Dictionaries are used to store key to value mappings in python. Unlike sequences (example, lists, tuples) which are indexed by a range of numbers, dictionaries are indexed by keys. Dictionaries are mutable but you can only use immutable types as their keys.

Creating a dictionary

A dictionary in python can be created using the curly braces {} with individual key:value pairs inside the curly braces separated by a comma. The value corresponding to a key can easily be accessed by using the square brackets []. Example:

# creating a sample dictionary
sample_dict = {'USA': 'Washington', 'India': 'New Delhi', 'UK':'London'}
# print the dictionary
print("Sample dictionary:", sample_dict)
# print the value corresponding to the key India
print("Key corresponding to India:", sample_dict['India'])

Output:

Sample dictionary: {'USA': 'Washington', 'India': 'New Delhi', 'UK': 'London'}
Key corresponding to India: New Delhi

Updating a dictionary

Dictionaries are mutable and hence we can update the dictionary by adding new key:value pairs, removing existing key:value pairs, or changing the value corresponding to a key.

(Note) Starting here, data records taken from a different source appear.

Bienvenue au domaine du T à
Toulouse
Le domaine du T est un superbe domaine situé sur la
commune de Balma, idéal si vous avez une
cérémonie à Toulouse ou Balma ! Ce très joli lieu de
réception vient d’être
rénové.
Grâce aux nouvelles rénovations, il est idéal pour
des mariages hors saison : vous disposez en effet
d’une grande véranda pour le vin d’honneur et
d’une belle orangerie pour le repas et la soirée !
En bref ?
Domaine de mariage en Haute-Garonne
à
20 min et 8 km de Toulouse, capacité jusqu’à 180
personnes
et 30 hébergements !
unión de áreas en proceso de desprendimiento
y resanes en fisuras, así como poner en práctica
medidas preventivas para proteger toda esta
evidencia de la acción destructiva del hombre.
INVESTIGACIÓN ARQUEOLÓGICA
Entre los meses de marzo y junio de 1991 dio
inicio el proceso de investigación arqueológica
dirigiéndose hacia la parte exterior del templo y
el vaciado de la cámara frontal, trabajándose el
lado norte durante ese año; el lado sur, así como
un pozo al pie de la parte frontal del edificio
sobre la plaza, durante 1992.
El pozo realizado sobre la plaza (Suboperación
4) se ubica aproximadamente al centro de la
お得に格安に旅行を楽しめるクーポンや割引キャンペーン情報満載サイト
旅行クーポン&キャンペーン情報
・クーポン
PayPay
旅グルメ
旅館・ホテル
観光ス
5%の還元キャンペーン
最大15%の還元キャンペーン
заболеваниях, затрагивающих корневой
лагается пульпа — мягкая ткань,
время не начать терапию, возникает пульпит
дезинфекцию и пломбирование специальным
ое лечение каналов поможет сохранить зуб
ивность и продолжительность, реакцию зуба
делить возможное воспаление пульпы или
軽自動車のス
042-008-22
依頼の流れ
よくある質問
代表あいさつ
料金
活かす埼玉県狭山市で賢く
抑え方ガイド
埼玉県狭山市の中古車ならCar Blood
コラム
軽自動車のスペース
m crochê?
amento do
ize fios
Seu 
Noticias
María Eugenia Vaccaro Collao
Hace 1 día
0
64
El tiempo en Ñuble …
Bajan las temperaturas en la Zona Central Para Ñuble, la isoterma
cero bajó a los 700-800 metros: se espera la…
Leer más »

The example below shows how to update the value of an existing key and also add a new key:value pair to the dictionary.

sample_dict = {'USA': 'Washington', 'India': 'New Delhi', 'UK':'London'}
# print the dictionary
print("Original dictionary:", sample_dict)
# update the value corresponding to the key 'USA'
sample_dict['USA'] = 'New York'
# print the updated dictionary
print("Updated dictionary:", sample_dict)
# add another key:value pair
sample_dict['France'] = 'Paris'
# print the updated dictionary
print("Updated dictionary:", sample_dict)

Output:

Original dictionary: {'USA': 'Washington', 'India': 'New Delhi', 'UK': 'London'}
Updated dictionary: {'USA': 'New York', 'India': 'New Delhi', 'UK': 'London'}
Updated dictionary: {'USA': 'New York', 'India': 'New Delhi', 'UK': 'London', 'France': 'Paris'}

To remove a key:value pair from a dictionary, we can use the pop() function which returns the value that has been removed. Example:

sample_dict = {'USA': 'Washington', 'India': 'New Delhi', 'UK':'London'}
# print the dictionary
print("Original dictionary:", sample_dict)
# remove the key UK
sample_dict.pop("UK")
# print the updated dictionary
print("Updated dictionary:", sample_dict)

Output:

Original dictionary: {'USA': 'Washington', 'India': 'New Delhi', 'UK': 'London'}
Updated dictionary: {'USA': 'Washington', 'India': 'New Delhi'}

In this tutorial, we looked at the different inbuilt data structures in python – Lists, sets, tuples, and dictionaries, their characteristics, and how each of them is different when it comes to storing data. If you’d like to dive deeper, we recommend the following (opening available) resource to supplement the topics covered –

  • Chapter-4 and Chapter-5 of the book Automate the Boring Stuff with Python. This book is specially designed to have an implementation first approach. The online version of the book is freely available.

If you found this article useful do give it a share! For more such articles subscribe to us.

With this, we come to the end of our Python for Data Science series. In the series, we covered some of the fundamentals of the Python programming language which are essential for Data Science. Stay curious and happy learning!